- [YOUR ASSIGNMENT]:
Copy out the text of every row below word for word, leaving the pictures out.

+++ ENTRIES SHOWN

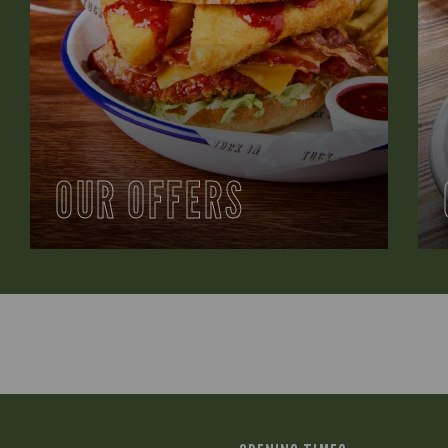
OUR OFFERS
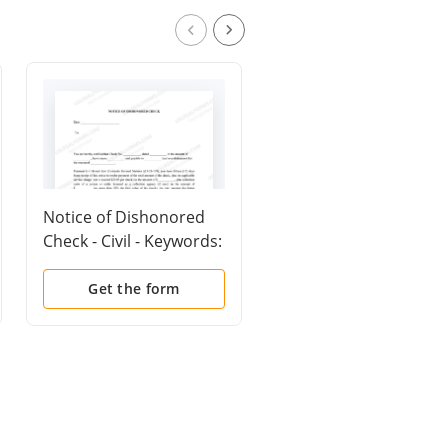
Notice of Dishonored
Mutual Wills containi
Check - Civil - Keywords:
Last Will and
bad check, bounced
Testaments for Man
check
and Woman living
Get the form
Get the form
together not Married
with No Children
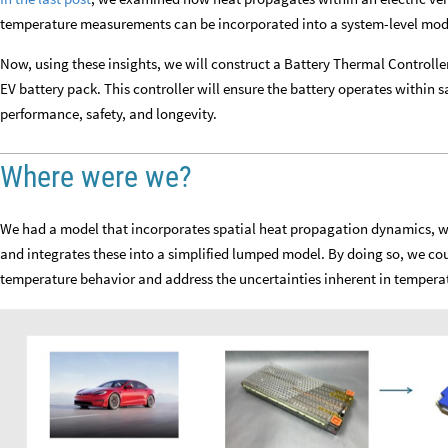
temperature measurements can be incorporated into a system-level mod
Now, using these insights, we will construct a Battery Thermal Controlle
EV battery pack. This controller will ensure the battery operates within s
performance, safety, and longevity.
Where were we?
We had a model that incorporates spatial heat propagation dynamics, wh
and integrates these into a simplified lumped model. By doing so, we cou
temperature behavior and address the uncertainties inherent in tempera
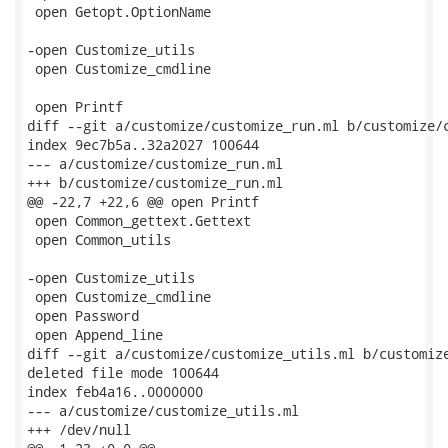
 open Getopt.OptionName

-open Customize_utils

 open Customize_cmdline

 open Printf

diff --git a/customize/customize_run.ml b/customize/c
index 9ec7b5a..32a2027 100644

--- a/customize/customize_run.ml

+++ b/customize/customize_run.ml

@@ -22,7 +22,6 @@ open Printf

 open Common_gettext.Gettext

 open Common_utils

-open Customize_utils

 open Customize_cmdline

 open Password

 open Append_line

diff --git a/customize/customize_utils.ml b/customize
deleted file mode 100644

index feb4a16..0000000

--- a/customize/customize_utils.ml

+++ /dev/null
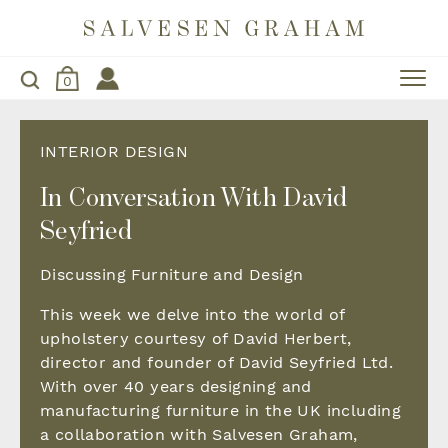
0
INTERIOR DESIGN
In Conversation With David
Seyfried
Discussing Furniture and Design
This week we delve into the world of
upholstery courtesy of David Herbert,
director and founder of David Seyfried Ltd.
With over 40 years designing and
manufacturing furniture in the UK including
a collaboration with Salvesen Graham,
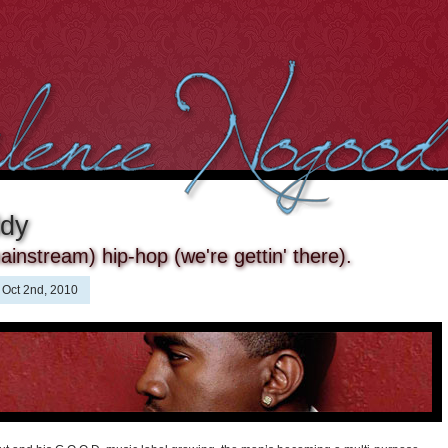
ddy
ainstream) hip-hop (we're gettin' there).
Oct 2nd, 2010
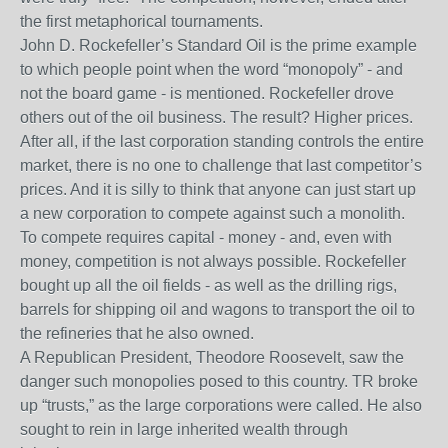
the first metaphorical tournaments.
John D. Rockefeller’s Standard Oil is the prime example
to which people point when the word “monopoly” - and
not the board game - is mentioned. Rockefeller drove
others out of the oil business. The result? Higher prices.
After all, if the last corporation standing controls the entire
market, there is no one to challenge that last competitor’s
prices. And it is silly to think that anyone can just start up
a new corporation to compete against such a monolith.
To compete requires capital - money - and, even with
money, competition is not always possible. Rockefeller
bought up all the oil fields - as well as the drilling rigs,
barrels for shipping oil and wagons to transport the oil to
the refineries that he also owned.
A Republican President, Theodore Roosevelt, saw the
danger such monopolies posed to this country. TR broke
up “trusts,” as the large corporations were called. He also
sought to rein in large inherited wealth through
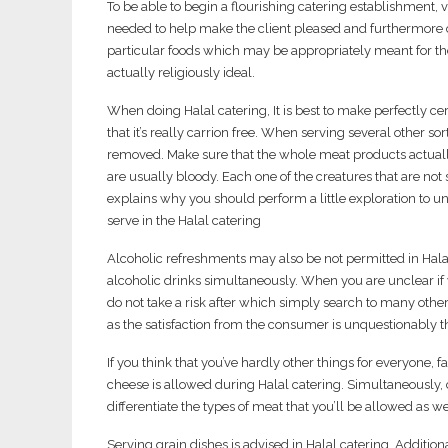
To be able to begin a flourishing catering establishment,
needed to help make the client pleased and furthermore 
particular foods which may be appropriately meant for the 
actually religiously ideal.
When doing Halal catering, It is best to make perfectly c
that it’s really carrion free. When serving several other s
removed. Make sure that the whole meat products actuall
are usually bloody. Each one of the creatures that are not
explains why you should perform a little exploration to 
serve in the Halal catering
Alcoholic refreshments may also be not permitted in Halal
alcoholic drinks simultaneously. When you are unclear if yo
do not take a risk after which simply search to many oth
as the satisfaction from the consumer is unquestionably 
If you think that you’ve hardly other things for everyone,
cheese is allowed during Halal catering. Simultaneously, c
differentiate the types of meat that you’ll be allowed as w
Serving grain dishes is advised in Halal catering. Addition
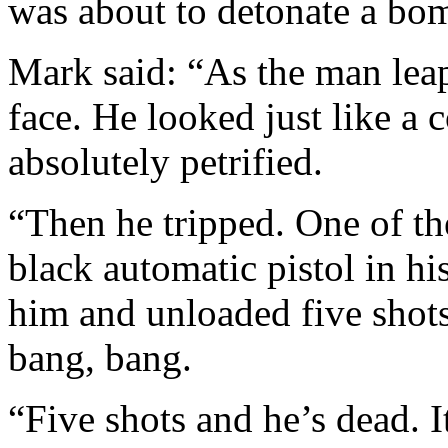
was about to detonate a bo
Mark said: “As the man leapt
face. He looked just like a c
absolutely petrified.
“Then he tripped. One of th
black automatic pistol in hi
him and unloaded five shot
bang, bang.
“Five shots and he’s dead. I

++++++

- [TASK RESPONSE]:
OUR OFFERS
Notice of Dishonored
Mutual Wills containi
Check - Civil - Keywords:
Last Will and
bad check, bounced
Testaments for Man
check
and Woman living
Get the form
Get the form
together not Married
with No Children
temperature measurements can be incorporated into a system-level mod
Now, using these insights, we will construct a Battery Thermal Controlle
EV battery pack. This controller will ensure the battery operates within s
performance, safety, and longevity.
Where were we?
We had a model that incorporates spatial heat propagation dynamics, wh
and integrates these into a simplified lumped model. By doing so, we cou
temperature behavior and address the uncertainties inherent in tempera
 open Getopt.OptionName

-open Customize_utils

 open Customize_cmdline

 open Printf

diff --git a/customize/customize_run.ml b/customize/c
index 9ec7b5a..32a2027 100644

--- a/customize/customize_run.ml

+++ b/customize/customize_run.ml

@@ -22,7 +22,6 @@ open Printf

 open Common_gettext.Gettext

 open Common_utils

-open Customize_utils

 open Customize_cmdline

 open Password

 open Append_line

diff --git a/customize/customize_utils.ml b/customize
deleted file mode 100644

index feb4a16..0000000

--- a/customize/customize_utils.ml

+++ /dev/null
0
INTERIOR DESIGN
In Conversation With David
Seyfried
Discussing Furniture and Design
This week we delve into the world of
upholstery courtesy of David Herbert,
director and founder of David Seyfried Ltd.
With over 40 years designing and
manufacturing furniture in the UK including
a collaboration with Salvesen Graham,
ddy
ainstream) hip-hop (we're gettin' there).
Oct 2nd, 2010
the first metaphorical tournaments.
John D. Rockefeller’s Standard Oil is the prime example
to which people point when the word “monopoly” - and
not the board game - is mentioned. Rockefeller drove
others out of the oil business. The result? Higher prices.
After all, if the last corporation standing controls the entire
market, there is no one to challenge that last competitor’s
prices. And it is silly to think that anyone can just start up
a new corporation to compete against such a monolith.
To compete requires capital - money - and, even with
money, competition is not always possible. Rockefeller
bought up all the oil fields - as well as the drilling rigs,
barrels for shipping oil and wagons to transport the oil to
the refineries that he also owned.
A Republican President, Theodore Roosevelt, saw the
danger such monopolies posed to this country. TR broke
up “trusts,” as the large corporations were called. He also
sought to rein in large inherited wealth through
To be able to begin a flourishing catering establishment,
needed to help make the client pleased and furthermore 
particular foods which may be appropriately meant for the 
actually religiously ideal.
When doing Halal catering, It is best to make perfectly c
that it’s really carrion free. When serving several other s
removed. Make sure that the whole meat products actuall
are usually bloody. Each one of the creatures that are not
explains why you should perform a little exploration to 
serve in the Halal catering
Alcoholic refreshments may also be not permitted in Halal
alcoholic drinks simultaneously. When you are unclear if yo
do not take a risk after which simply search to many oth
as the satisfaction from the consumer is unquestionably 
If you think that you’ve hardly other things for everyone,
cheese is allowed during Halal catering. Simultaneously, c
differentiate the types of meat that you’ll be allowed as w
Serving grain dishes is advised in Halal catering. Addition
was about to detonate a bo
Mark said: “As the man leapt
face. He looked just like a c
absolutely petrified.
“Then he tripped. One of th
black automatic pistol in hi
him and unloaded five shot
bang, bang.
“Five shots and he’s dead. I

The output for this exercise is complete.